**SHORT PROBLEM:** Rewrite all the lines below, replacing each "text_box" with "text_block" and leaving everything else unchanged.

**MATERIAL PROVIDED:**
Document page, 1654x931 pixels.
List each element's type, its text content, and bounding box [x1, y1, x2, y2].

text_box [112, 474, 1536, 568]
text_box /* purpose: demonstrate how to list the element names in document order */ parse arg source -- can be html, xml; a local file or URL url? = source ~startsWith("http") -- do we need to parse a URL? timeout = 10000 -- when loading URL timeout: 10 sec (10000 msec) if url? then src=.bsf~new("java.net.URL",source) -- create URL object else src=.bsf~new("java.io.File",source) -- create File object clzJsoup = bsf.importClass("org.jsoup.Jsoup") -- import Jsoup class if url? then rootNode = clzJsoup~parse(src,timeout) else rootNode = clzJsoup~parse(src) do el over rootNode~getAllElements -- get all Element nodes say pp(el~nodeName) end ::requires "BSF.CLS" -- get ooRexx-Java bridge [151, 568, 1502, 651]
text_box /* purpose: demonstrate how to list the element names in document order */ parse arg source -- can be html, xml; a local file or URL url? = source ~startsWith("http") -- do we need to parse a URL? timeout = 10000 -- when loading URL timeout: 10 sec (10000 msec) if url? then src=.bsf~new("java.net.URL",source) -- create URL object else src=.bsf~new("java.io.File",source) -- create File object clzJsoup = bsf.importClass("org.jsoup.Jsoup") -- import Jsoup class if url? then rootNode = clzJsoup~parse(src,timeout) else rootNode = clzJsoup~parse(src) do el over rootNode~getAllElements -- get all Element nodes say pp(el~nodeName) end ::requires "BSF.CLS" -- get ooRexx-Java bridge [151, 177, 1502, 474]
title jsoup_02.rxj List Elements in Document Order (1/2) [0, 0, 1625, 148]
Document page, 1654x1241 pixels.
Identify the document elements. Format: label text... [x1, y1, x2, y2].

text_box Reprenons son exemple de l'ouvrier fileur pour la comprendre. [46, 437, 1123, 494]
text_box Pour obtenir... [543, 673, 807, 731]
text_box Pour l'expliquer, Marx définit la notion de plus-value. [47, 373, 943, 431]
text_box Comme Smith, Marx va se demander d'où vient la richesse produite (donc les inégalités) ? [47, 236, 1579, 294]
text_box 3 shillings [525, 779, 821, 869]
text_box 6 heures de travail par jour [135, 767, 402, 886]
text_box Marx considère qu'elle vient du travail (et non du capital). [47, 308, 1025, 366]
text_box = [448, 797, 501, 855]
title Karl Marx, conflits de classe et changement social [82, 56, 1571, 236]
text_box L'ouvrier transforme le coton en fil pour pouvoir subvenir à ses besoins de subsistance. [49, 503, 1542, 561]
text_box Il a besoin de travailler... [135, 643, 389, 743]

**CORRECT RESPONSE:**
Document page, 1654x931 pixels.
List each element's type, its text content, and bounding box [x1, y1, x2, y2].

text_block [112, 474, 1536, 568]
text_block /* purpose: demonstrate how to list the element names in document order */ parse arg source -- can be html, xml; a local file or URL url? = source ~startsWith("http") -- do we need to parse a URL? timeout = 10000 -- when loading URL timeout: 10 sec (10000 msec) if url? then src=.bsf~new("java.net.URL",source) -- create URL object else src=.bsf~new("java.io.File",source) -- create File object clzJsoup = bsf.importClass("org.jsoup.Jsoup") -- import Jsoup class if url? then rootNode = clzJsoup~parse(src,timeout) else rootNode = clzJsoup~parse(src) do el over rootNode~getAllElements -- get all Element nodes say pp(el~nodeName) end ::requires "BSF.CLS" -- get ooRexx-Java bridge [151, 568, 1502, 651]
text_block /* purpose: demonstrate how to list the element names in document order */ parse arg source -- can be html, xml; a local file or URL url? = source ~startsWith("http") -- do we need to parse a URL? timeout = 10000 -- when loading URL timeout: 10 sec (10000 msec) if url? then src=.bsf~new("java.net.URL",source) -- create URL object else src=.bsf~new("java.io.File",source) -- create File object clzJsoup = bsf.importClass("org.jsoup.Jsoup") -- import Jsoup class if url? then rootNode = clzJsoup~parse(src,timeout) else rootNode = clzJsoup~parse(src) do el over rootNode~getAllElements -- get all Element nodes say pp(el~nodeName) end ::requires "BSF.CLS" -- get ooRexx-Java bridge [151, 177, 1502, 474]
title jsoup_02.rxj List Elements in Document Order (1/2) [0, 0, 1625, 148]
Document page, 1654x1241 pixels.
Identify the document elements. Format: label text... [x1, y1, x2, y2].

text_block Reprenons son exemple de l'ouvrier fileur pour la comprendre. [46, 437, 1123, 494]
text_block Pour obtenir... [543, 673, 807, 731]
text_block Pour l'expliquer, Marx définit la notion de plus-value. [47, 373, 943, 431]
text_block Comme Smith, Marx va se demander d'où vient la richesse produite (donc les inégalités) ? [47, 236, 1579, 294]
text_block 3 shillings [525, 779, 821, 869]
text_block 6 heures de travail par jour [135, 767, 402, 886]
text_block Marx considère qu'elle vient du travail (et non du capital). [47, 308, 1025, 366]
text_block = [448, 797, 501, 855]
title Karl Marx, conflits de classe et changement social [82, 56, 1571, 236]
text_block L'ouvrier transforme le coton en fil pour pouvoir subvenir à ses besoins de subsistance. [49, 503, 1542, 561]
text_block Il a besoin de travailler... [135, 643, 389, 743]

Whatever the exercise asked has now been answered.